I’ve been meaning to post about Mark Wastell’s contribution to the Cathnor Vignettes series for a week or so now, and it’s really not gotten easier. If anything this post only exists because it has gotten easier to talk about how it has not gotten easier.
First, let’s talk about what we have here. A roughly 15 minute long composition of pre recorded tubular bells that consists of 15 or so odd strikes* at the bell, and their resultant (relatively) uninterrupted decay. Sometimes they are on one side of the stereo field or another, sometimes they overlap, but really that is all the variation beyond the lengths between the strikes that there is to hear here. So you can probably guess why this is a difficult review.

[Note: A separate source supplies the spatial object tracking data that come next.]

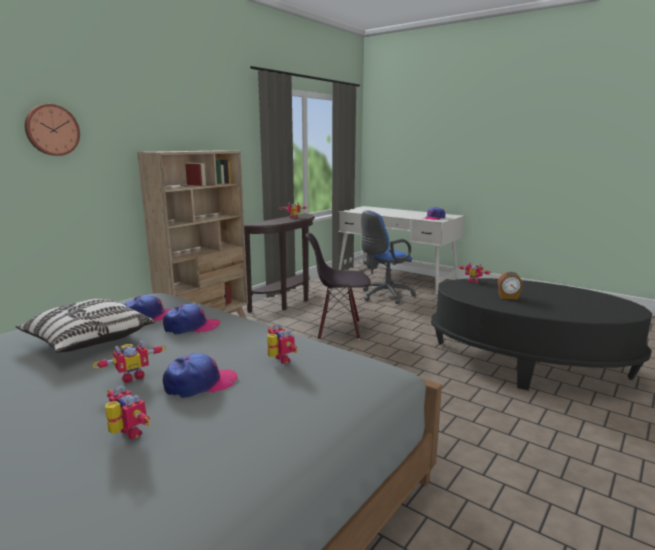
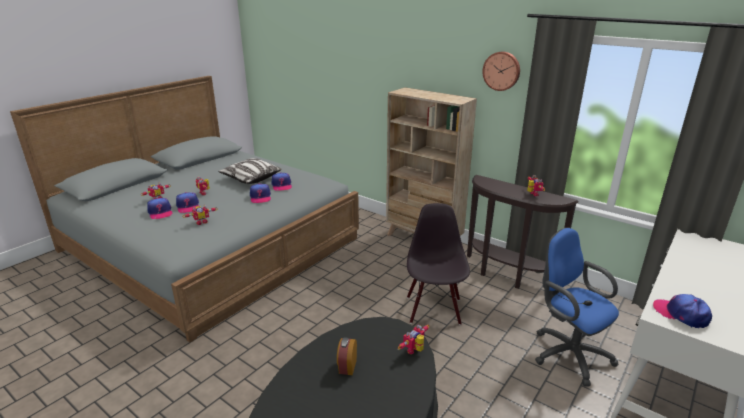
camera: 90 degrees right, 10 degrees up
wall clock [25,104,80,156] -> wall clock moved to [483,51,520,91]
none -> cap [147,198,172,219]

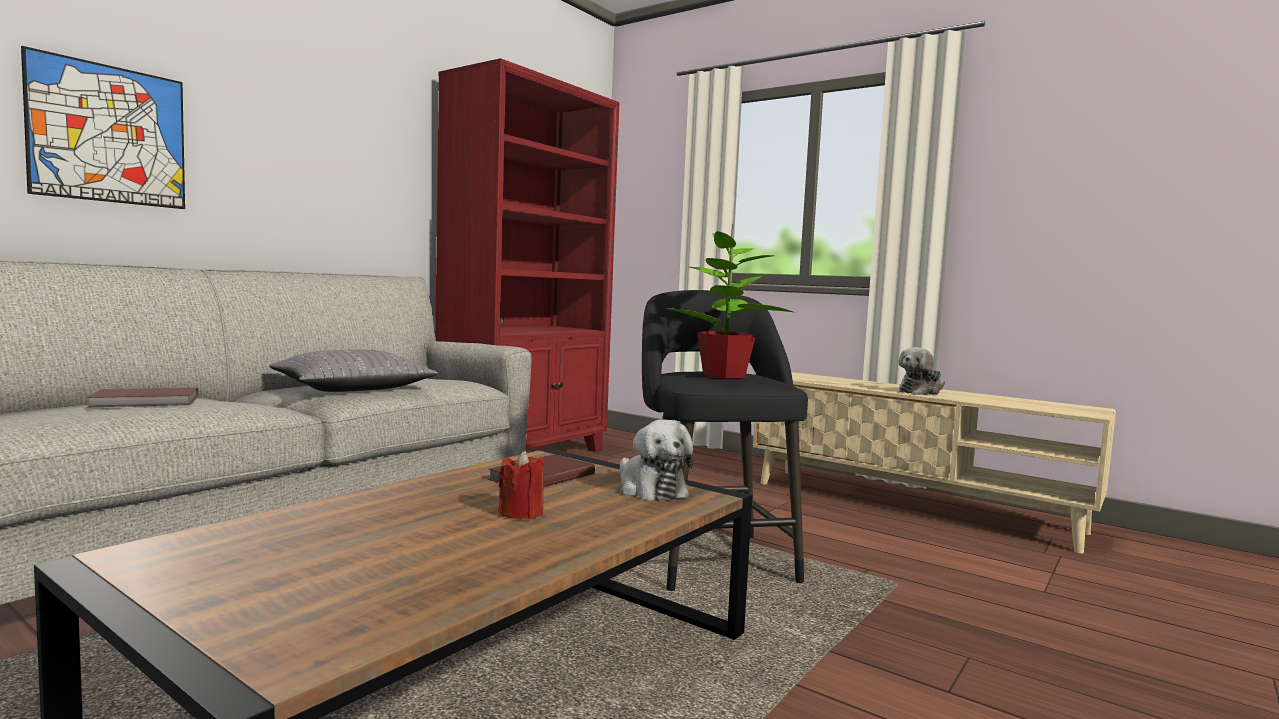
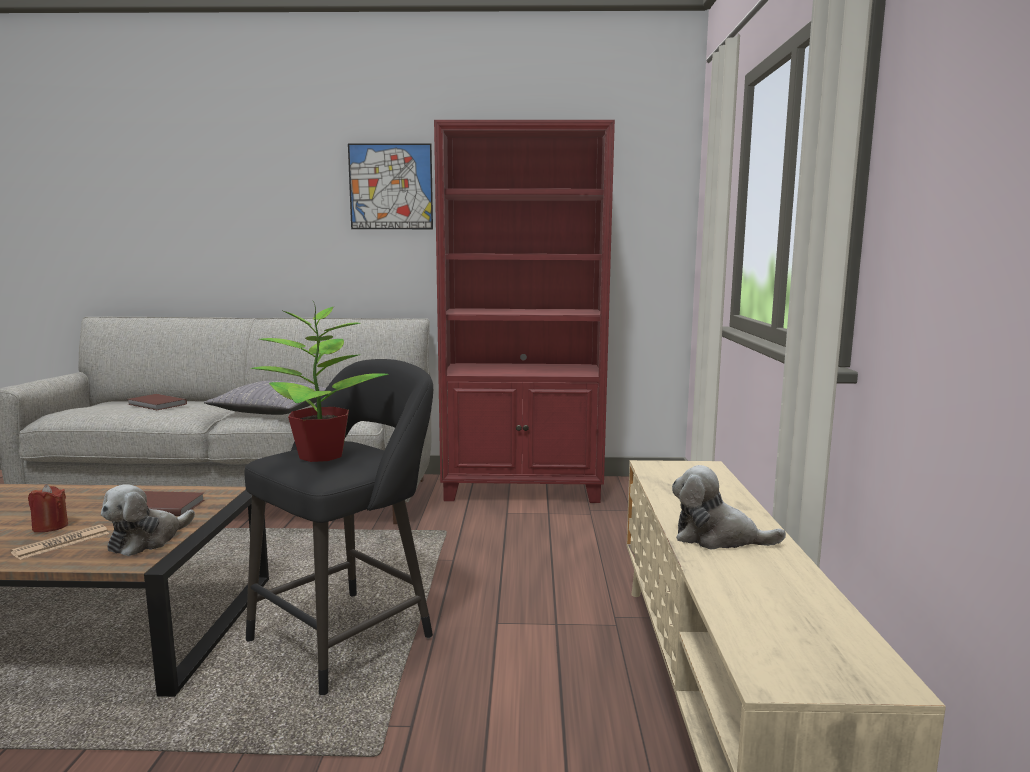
camera: 55 degrees right, 5 degrees up
picture [21,46,185,209] -> picture moved to [348,144,433,229]
none -> newspaper [10,524,109,560]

On one hand, I may have told you enough already so that you will know what side of the fence you are on in terms of you desire to hear this release. In some ways you could, if you’ve heard such material before, imagine what this may sound like with a fair degree of accuracy. On the other hand however, things may not be so simple. I am, as the tentativeness of this review may suggest, planted firmly on the fence.
The music on “After Hours” is so elemental that discussing it critically would be like discussing a photograph of rain on a windshield. The subject matter is beautiful, melancholy, and sublime by it’s very nature, and also in this case, exquisitely captured. At the same time though it is so elemental that it is almost mundane. I can certainly say that it did not provide more for me beyond a familiar (if sublime) beauty. Certainly I have comparable recordings of Tibetan singing bowls purchased from incense shops that bear the same beautiful, elemental quality. Which leads me to ask, why Mark Wastell, and why now? The music contained herein is undeniably beautiful, and that may be my only problem (if you could call it that).

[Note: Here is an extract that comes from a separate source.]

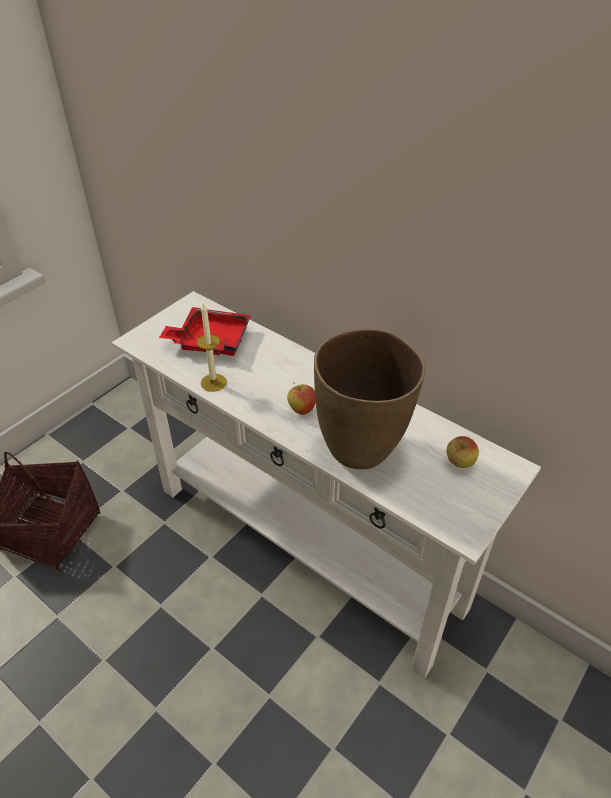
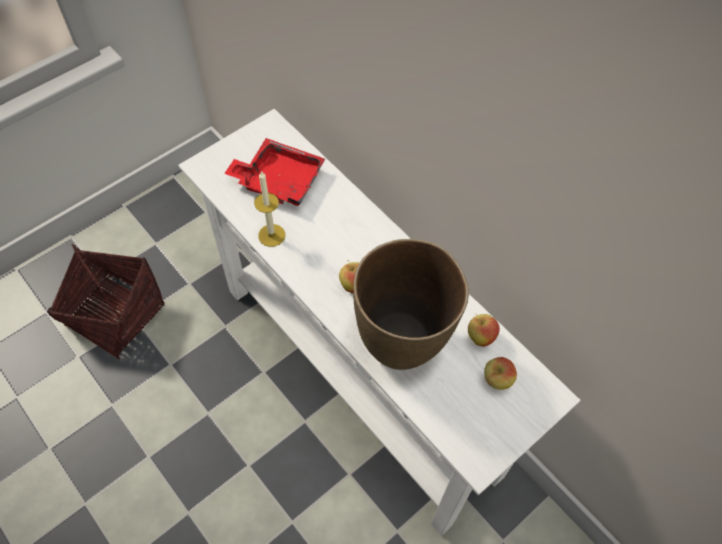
camera: 10 degrees right, 15 degrees up
none -> apple [468,314,500,347]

Maybe it is merely ambient music to chill out to, or maybe Wastell is up to something more which I cannot yet detect. Maybe I should stop thinking about it so much and focus on Mr. Wastell’s simple words:
“After Hours; the work completed, time to contemplate. After Hours; down time, relaxation after so much effort. After Hours; pour the wine in celebration.”* I’m not sure how exactly what actions are producing these sounds. It appears that the sounds are the results of strinking with a mallet, but it seems their envelopes have been altered via computer processing of some kind.